If you choose a particular tech, you need to stick to your guns if you want to make a living that way. It's a lot easier to be polyglot -- but that's often not as much fun 🙂


I've had sporadic successes in introducing Clojure in my workplaces, but it's mainly been limited to "throwaway" code for hack days or applications such as data migration. Unless you're lucky enough to have like-minded advocates, it's a tough sell for anything that others are going to have to review or maintain. However, with the burgeoning popularity of React I think I detect a glimmer of hope - front-end developers seem increasingly receptive to the virtues of immutable data structures. That said, my neck of the woods (the North West of England) is a bit of a Clojure desert aside from the odd oasis in Manchester.

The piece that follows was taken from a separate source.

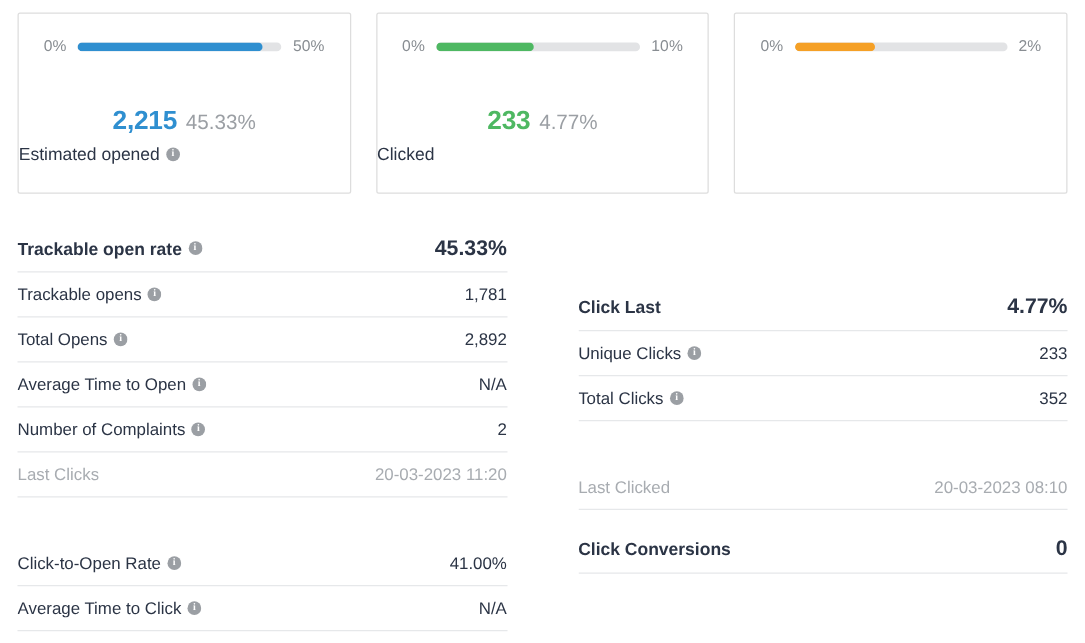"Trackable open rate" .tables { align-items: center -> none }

conversion at the workplace is easier said than done no doubt. I've rarely ever convinced colleagues/CTO at Ruby shops of following a more functional style, let alone switching languages. in fact that's been my main source of tension at such workplaces - I coded in a very data-oriented manner (lots of constants, maps, minimal OO, pure fns) and the others were like, WTF


...partly that's why I said ClojureScript in Javascript groups, or Clojure in functional groups etc, generally I'd have little faith in e.g. PHP, Ruby or Java people. Take a team of 10 of them and there will be a huge variance in aptitude, interests, etc. I'd expect less variance in a React or Scala team - more chances for conversion.